Le huit et le neuf mai l’Institut Européen de Recherche a promu et réalisé l’atelier “Les cliniques légales et l’accès à la justice – Le cas du Liban”, dans le cadre du projet européen Support to Legal Aid in Lebanon. Les rencontres se sont déroulés auprès la Salle Multi médiale de la Région Piémont, en Corso Regina Margherita 174 dans la ville de Turin, et ont été ouverts par Monica Cerutti, Assesseur régional aux politiques de la jeunesse, Droit à l’Etude universitaire, Coopération Décentralisée Internationale, Egalité des chances, Droit civil et Immigration.

Assurer l’accès à la justice: celui ci est le macro-thème qui a donné

le titre à la première des deux journées. Les travaux, introduits et conduits par Iskender Forioso, Président de ERI Onlus, ont commencés avec l’intervention de l’Avocat libanais George Fiani, en tant que représentant de la Beyrouth Bar Association, qui a introduit l’état de l’art relatif au progrès du projet et plus en général sur les conditions actuelles qui concernent l’accès aux services juridiques dans le pays du proche orient.

Tous les panels réalisés ont vu un débat très fructueux entre le public, les professionnels intervenus et la délégation libanaise (à laquelle a pris partie même Karim El Mufti, Professeur universitaire, Chercheur Senior en Sciences Politiques, Droit International et Public Policy auprès l’Université La Sagesse de Beyrouth).

Un focus group a été réalisé pour analyser dans le détail le cas spécifique italien par rapport à la thématique de l’immigration et de l’accès à la justice, pour lequel même le partenaire libanais partage un très fort intérêt, surtout pour les significatives migrations de la Syrie du 2012 à aujourd’hui.

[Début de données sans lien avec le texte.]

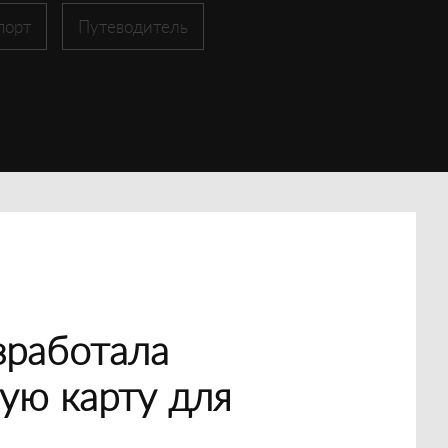
порт
Путеводитель
зработала
ую карту для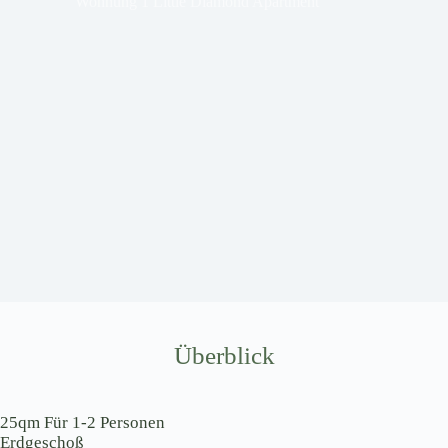
Wohnung 1 Little Diamond Apartment
Überblick
25qm Für 1-2 Personen
Erdgeschoß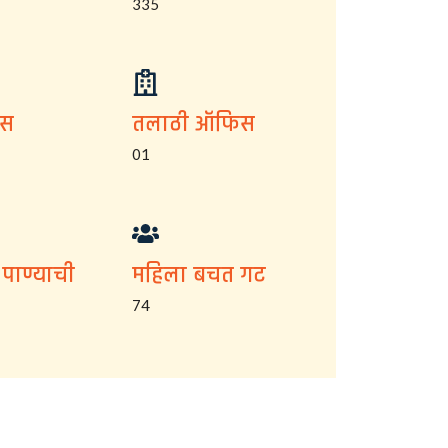
335
िस
तलाठी ऑफिस
01
 पाण्याची
महिला बचत गट
74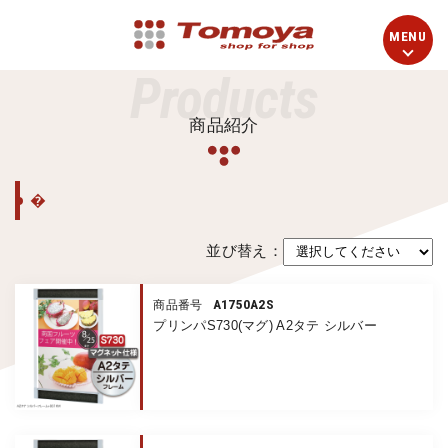
Products
商品紹介
�
並び替え：
A1750A2S
商品番号
プリンパS730(マグ) A2タテ シルバー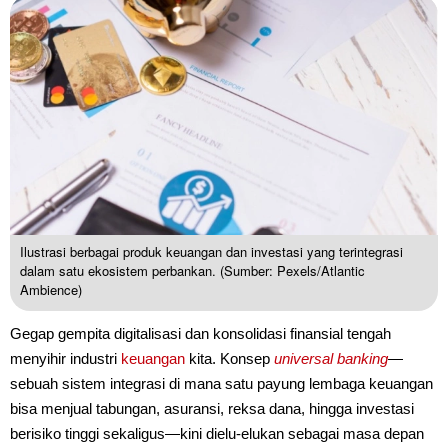
Ilustrasi berbagai produk keuangan dan investasi yang terintegrasi
dalam satu ekosistem perbankan. (Sumber: Pexels/Atlantic
Ambience)
Gegap gempita digitalisasi dan konsolidasi finansial tengah
menyihir industri
keuangan
kita. Konsep
universal banking
—
sebuah sistem integrasi di mana satu payung lembaga keuangan
bisa menjual tabungan, asuransi, reksa dana, hingga investasi
berisiko tinggi sekaligus—kini dielu-elukan sebagai masa depan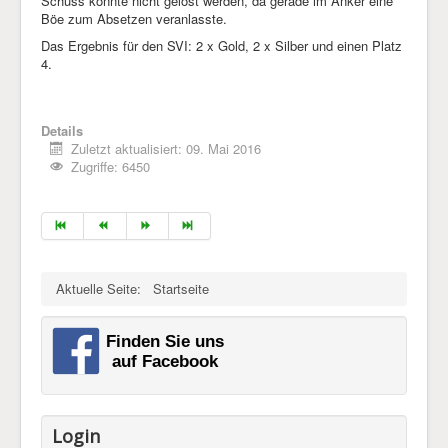
Schuss konnte nicht gelöst werden, da gerade im Anker eine
Böe zum Absetzen veranlasste.
Das Ergebnis für den SVI: 2 x Gold, 2 x Silber und einen Platz
4.
Details
Zuletzt aktualisiert: 09. Mai 2016
Zugriffe: 6450
Aktuelle Seite:
Startseite
Login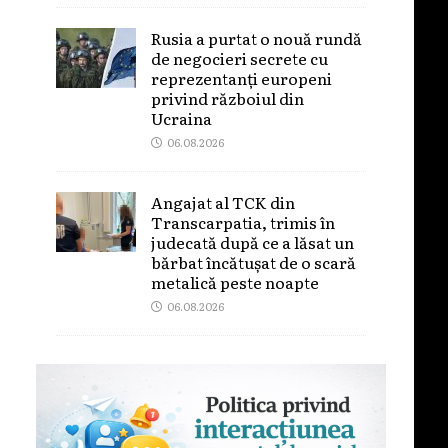
Rusia a purtat o nouă rundă
de negocieri secrete cu
reprezentanți europeni
privind războiul din
Ucraina
06.08.2026
Angajat al TCK din
Transcarpatia, trimis în
judecată după ce a lăsat un
bărbat încătușat de o scară
metalică peste noapte
06.08.2026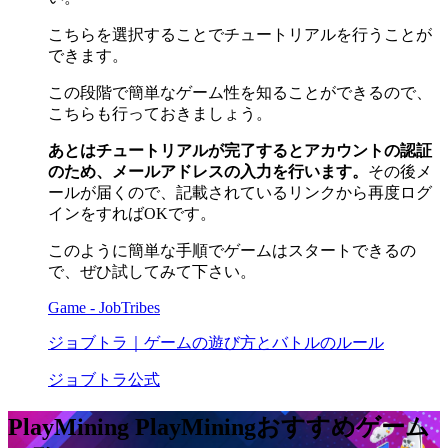
こちらを選択することでチュートリアルを行うことが
できます。
この段階で簡単なゲーム性を知ることができるので、
こちらも行っておきましょう。
あとはチュートリアルが完了するとアカウントの認証
のため、メールアドレスの入力を行います。
その後メ
ールが届くので、記載されているリンクから再度ログ
インをすればOKです。
このように簡単な手順でゲームはスタートできるの
で、ぜひ試してみて下さい。
Game - JobTribes
ジョブトラ｜ゲームの遊び方とバトルのルール
ジョブトラ公式
PlayMining PlayMining
おすすめゲーム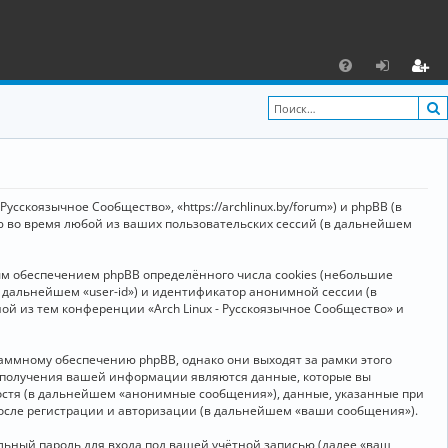
С
F
х
ег
A
о
и
Q
д
ст
р
усскоязычное Сообщество», «https://archlinux.by/forum») и phpBB (в
а
ю во время любой из ваших пользовательских сессий (в дальнейшем
ц
ым обеспечением phpBB определённого числа cookies (небольшие
и
в дальнейшем «user-id») и идентификатор анонимной сессии (в
я
ой из тем конференции «Arch Linux - Русскоязычное Сообщество» и
аммному обеспечению phpBB, однако они выходят за рамки этого
м получения вашей информации являются данные, которые вы
остя (в дальнейшем «анонимные сообщения»), данные, указанные при
после регистрации и авторизации (в дальнейшем «ваши сообщения»).
ьный пароль для входа под вашей учётной записью (далее «ваш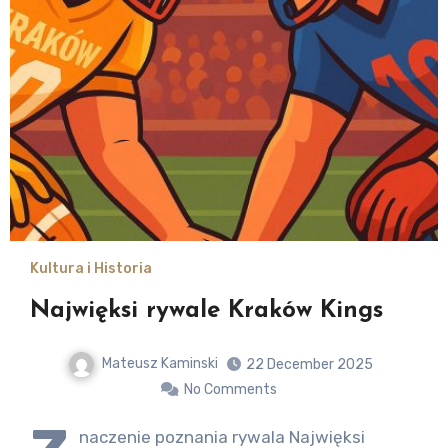
Kultura i Historia
Najwięksi rywale Kraków Kings
Mateusz Kaminski
22 December 2025
No Comments
naczenie poznania rywala Najwięksi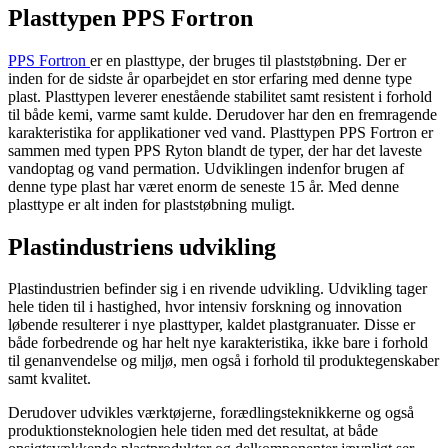
Plasttypen PPS Fortron
PPS Fortron
er en plasttype, der bruges til plaststøbning. Der er
inden for de sidste år oparbejdet en stor erfaring med denne type
plast. Plasttypen leverer enestående stabilitet samt resistent i forhold
til både kemi, varme samt kulde. Derudover har den en fremragende
karakteristika for applikationer ved vand. Plasttypen PPS Fortron er
sammen med typen PPS Ryton blandt de typer, der har det laveste
vandoptag og vand permation. Udviklingen indenfor brugen af
denne type plast har været enorm de seneste 15 år. Med denne
plasttype er alt inden for plaststøbning muligt.
Plastindustriens udvikling
Plastindustrien befinder sig i en rivende udvikling. Udvikling tager
hele tiden til i hastighed, hvor intensiv forskning og innovation
løbende resulterer i nye plasttyper, kaldet plastgranuater. Disse er
både forbedrende og har helt nye karakteristika, ikke bare i forhold
til genanvendelse og miljø, men også i forhold til produktegenskaber
samt kvalitet.
Derudover udvikles værktøjerne, forædlingsteknikkerne og også
produktionsteknologien hele tiden med det resultat, at både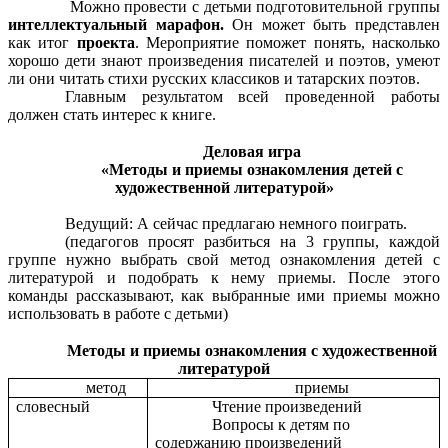
Можно провести с детьми подготовительной группы
интеллектуальный марафон.
Он может быть представлен
как итог
проекта
. Мероприятие поможет понять, насколько
хорошо дети знают произведения писателей и поэтов, умеют
ли они читать стихи русских классиков и татарских поэтов.
Главным результатом всей проведенной работы
должен стать интерес к книге.
Деловая игра
«Методы и приемы ознакомления детей с
художественной литературой»
Ведущий: А сейчас предлагаю немного поиграть.
(педагогов просят разбиться на 3 группы, каждой
группе нужно выбрать свой метод ознакомления детей с
литературой и подобрать к нему приемы. После этого
команды рассказывают, как выбранные ими приемы можно
использовать в работе с детьми)
Методы и приемы ознакомления с художественной
литературой
метод
приемы
словесный
Чтение произведений
Вопросы к детям по
содержанию произведений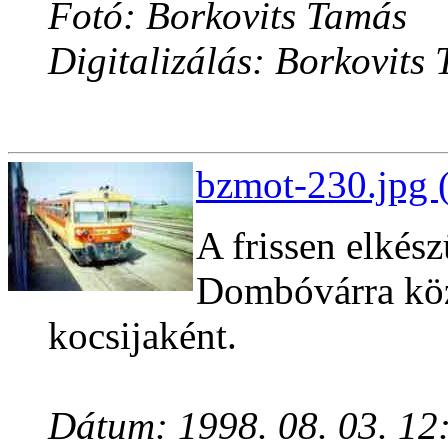
Fotó: Borkovits Tamás
Digitalizálás: Borkovits
bzmot-230.jpg 
A frissen elkés
Dombóvárra köz
kocsijaként.
Dátum: 1998. 08. 03. 12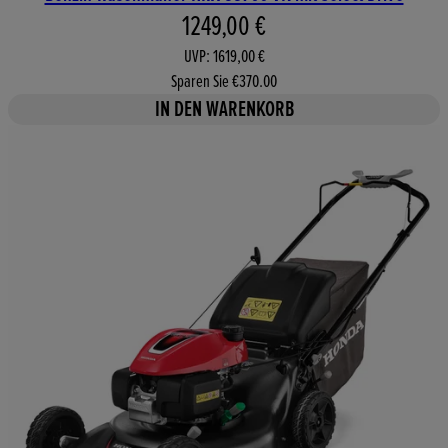
Aktueller Preis: 1249,00 €. Un
1249,00 €
UVP: 1619,00 €
Sparen Sie €370.00
IN DEN WARENKORB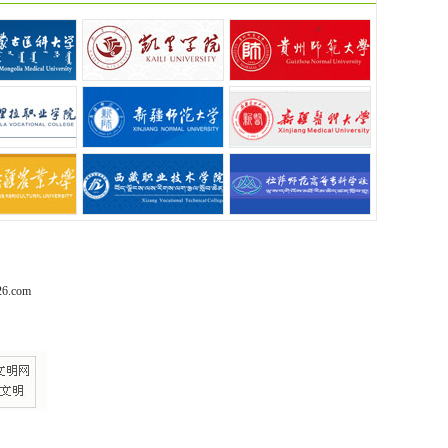
6.com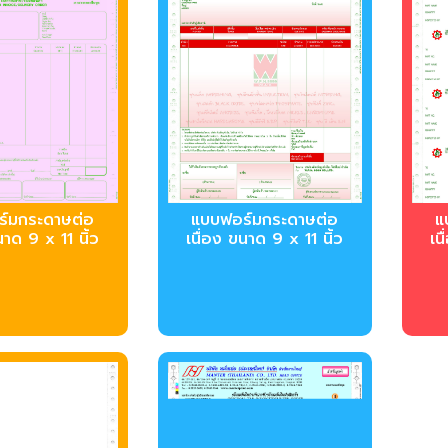
บบฟอร์มกระดาษต่อ
์มกระดาษต่อ
บ
เนื่อง ขนาด 9 x 11 นิ้ว
นาด 9 x 11 นิ้ว
เน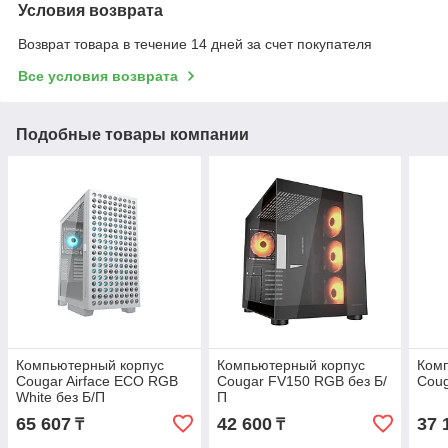
Условия возврата
Возврат товара в течение 14 дней за счет покупателя
Все условия возврата
Подобные товары компании
Компьютерный корпус
Компьютерный корпус
Ком
Cougar Airface ECO RGB
Cougar FV150 RGB без Б/
Coug
White без Б/П
П
65 607
42 600
37 
₸
₸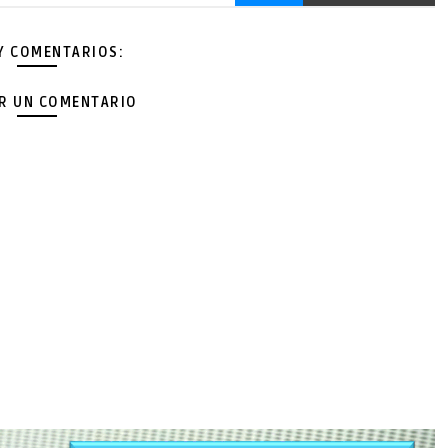
Y COMENTARIOS:
AR UN COMENTARIO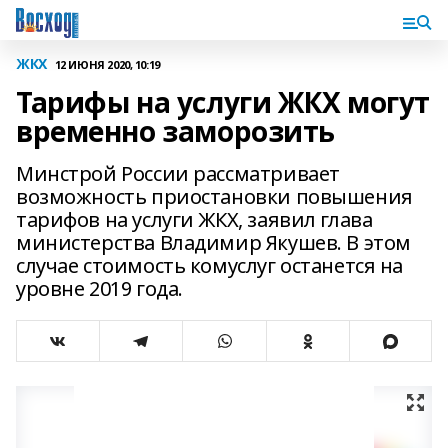
ЖКХ
12 ИЮНЯ 2020, 10:19
Тарифы на услуги ЖКХ могут
временно заморозить
Минстрой России рассматривает
возможность приостановки повышения
тарифов на услуги ЖКХ, заявил глава
министерства Владимир Якушев. В этом
случае стоимость комуслуг останется на
уровне 2019 года.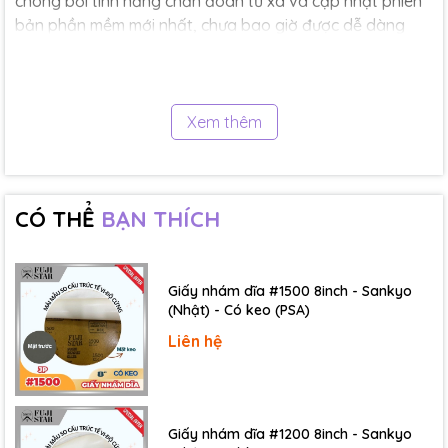
chóng bởi tính năng chẩn đoán từ xa và cập nhật phiên
bản phần mềm mới nhất, chưa bao giờ được dễ dàng
hơn.
Khả năng tương thích
Tính năng cảm biến kép mới cho phép người dùng kiểm
Xem thêm
tra cả các mẫu bê tông và xi măng trên cùng một khung.
ADR Touch Control Pro tương thích với tất cả các khung
nén hiện hành và các bộ nâng cấp cũng có sẵn. Bộ dụng
cụ nâng cấp có thể được sử dụng để chuyển đổi các máy
CÓ THỂ
BẠN THÍCH
nén tự động ADR hiện có sang thiết bị kiểm tra kỹ thuật
số tự động mới.
Giấy nhám dĩa #1500 8inch - Sankyo
Thời gian thử nghiệm
(Nhật) - Có keo (PSA)
Máy nén
ADR Touch Control Pro
thế hệ mới có khả
Liên hệ
năng điều khiển tốc độ bước, cho phép người sử dụng
chạy tốc độ cao hơn mức trung bình nhưng vẫn đạt tiêu
chuẩn. Việc này tiết kiệm thời gian trung bình 10% cho
mẫu khối 150mm điển hình.
Giấy nhám dĩa #1200 8inch - Sankyo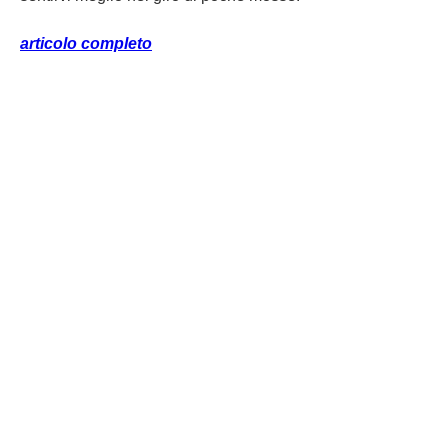
articolo completo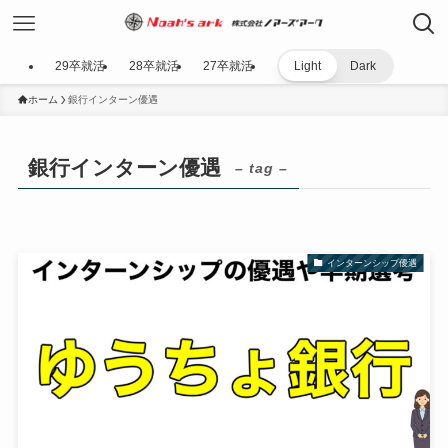
29卒就活
28卒就活
27卒就活
Light
Dark
ホーム
銀行インターン優遇
銀行インターン優遇
– tag –
インターンシップ優遇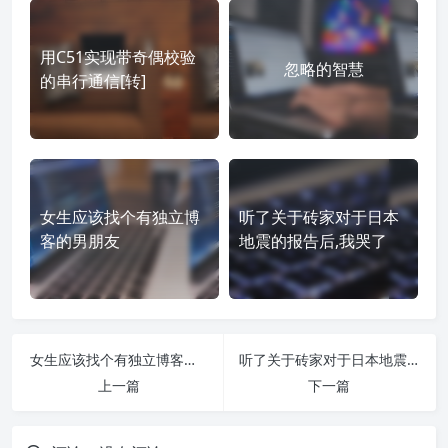
用C51实现带奇偶校验
忽略的智慧
的串行通信[转]
女生应该找个有独立博
听了关于砖家对于日本
客的男朋友
地震的报告后,我哭了
女生应该找个有独立博客的男朋友
听了关于砖家对于日本地震的报告后,我哭了
上一篇
下一篇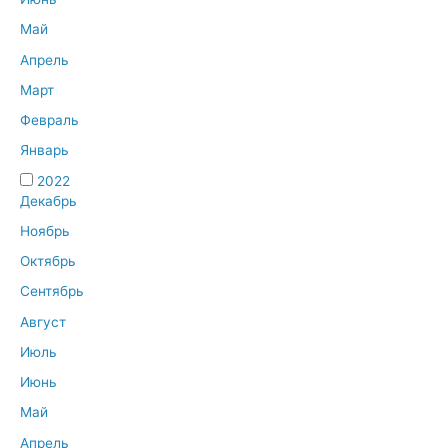
Май
Апрель
Март
Февраль
Январь
2022
Декабрь
Ноябрь
Октябрь
Сентябрь
Август
Июль
Июнь
Май
Апрель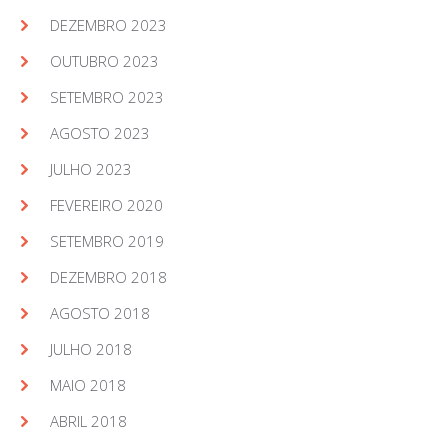
DEZEMBRO 2023
OUTUBRO 2023
SETEMBRO 2023
AGOSTO 2023
JULHO 2023
FEVEREIRO 2020
SETEMBRO 2019
DEZEMBRO 2018
AGOSTO 2018
JULHO 2018
MAIO 2018
ABRIL 2018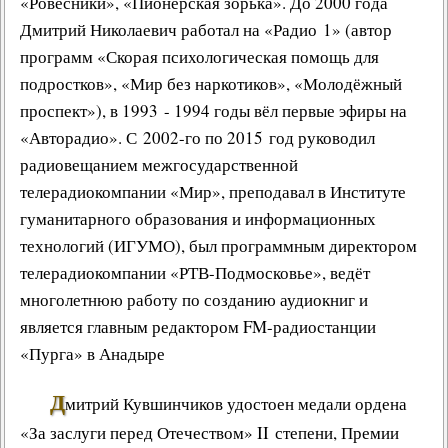
«
Ровесники
», «
Пионерская зорька
». До 2000 года
Дмитрий Николаевич работал на «Радио 1» (автор
программ «
Скорая психологическая помощь для
подростков
», «
Мир без наркотиков
», «
Молодёжный
проспект
»), в 1993 - 1994 годы вёл первые эфиры на
«
Авторадио
». С 2002-го по 2015 год руководил
радиовещанием межгосударственной
телерадиокомпании «Мир», преподавал в Институте
гуманитарного образования и информационных
технологий (
ИГУМО
), был программным директором
телерадиокомпании «РТВ-Подмосковье», ведёт
многолетнюю работу по созданию
аудиокниг
и
является главным редактором FM-
радиостанции
«Пурга»
в Анадыре
Д
митрий Кувшинчиков удостоен медали ордена
«
За заслуги перед Отечеством
» II степени, Премии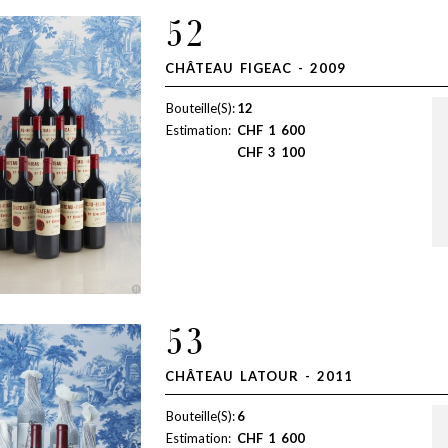
52
CHÂTEAU FIGEAC - 2009
Bouteille(S):
12
Estimation:
CHF
1 600
CHF
3 100
53
CHÂTEAU LATOUR - 2011
Bouteille(S):
6
Estimation:
CHF
1 600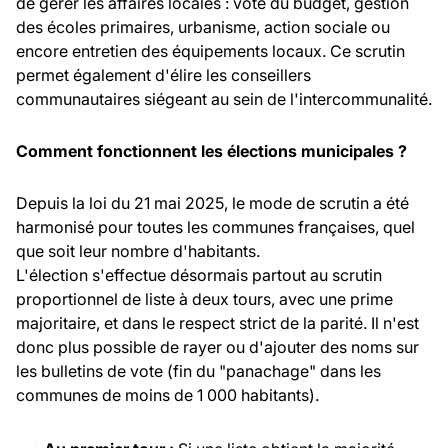
de gérer les affaires locales : vote du budget, gestion
des écoles primaires, urbanisme, action sociale ou
encore entretien des équipements locaux. Ce scrutin
permet également d'élire les conseillers
communautaires siégeant au sein de l'intercommunalité.
Comment fonctionnent les élections municipales ?
Depuis la loi du 21 mai 2025, le mode de scrutin a été
harmonisé pour toutes les communes françaises, quel
que soit leur nombre d'habitants.
L'élection s'effectue désormais partout au scrutin
proportionnel de liste à deux tours, avec une prime
majoritaire, et dans le respect strict de la parité. Il n'est
donc plus possible de rayer ou d'ajouter des noms sur
les bulletins de vote (fin du "panachage" dans les
communes de moins de 1 000 habitants).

L’avocat Maurizio Veglio a expliqué le fonctionnement des activités de soutien juridique aux sujets demandeurs de protection internationale en Italie et il a raconté comment est-t-elle organisée la Human rights and Migration Law Clinic de Turin. Il s’agit d’un programme spécifique de formation conjointe entre l’Université de Turin, l’Université du Piémont Orientale de Alessandria et l’International University College de Turin (IUC) dans le secteur de l’Immigration. Le programme de formation inclus un séminaire méthodologique d’introduction à certaines thématiques du droit de l’immigration et d’asile, outre que la participation des étudiants aux activités pratiques. Ces activités comprennent l’assistance juridique des migrants et des demandeurs d’asile (Refugee Law Clinic).

En suite, les activités ont été consacrées à l’étude de l’assistance aux femmes victimes de traite finalisée à l’exploitation sexuelle. L’avocat Alessandra D’angelo a esquissé les lignes guide qui règlent l’accès à la justice pour ce type délicat d’usagers tandis que le docteur Paola Finzi a porté à l’attention du public le cas d’étude relatif à un projet actuellement en cours et promu par ERI Onlus sur ce même argument, approché et conduit avec la collaboration multidisciplinaire des professionnalités engagées, à partir du support psychologique et de la médiation interculturelle.

Dans l’après-midi, l’attention a été déplacée sur la thématique de l’accès à la justice pour les mineurs. L’avocat Antonina Scolaro, membre fondatrice de l’Association Italienne des Avocats en Droits de Famille e Mineurs, a conduit son intervention en se concentrant sur la collaboration entre les avocats et les psychologues.

A conclusion des travaux l’avocat Roberto Trinchero, Président de la Chambre Pénale du Piémont et de la Val d’Aoste, a axé son discours sur l’accès à la justice décliné aux établissements pénitentiaires. En particulier on a raisonné sur la “séparation des carrières” des magistrats et sur la thématique de la présomption d’innocence.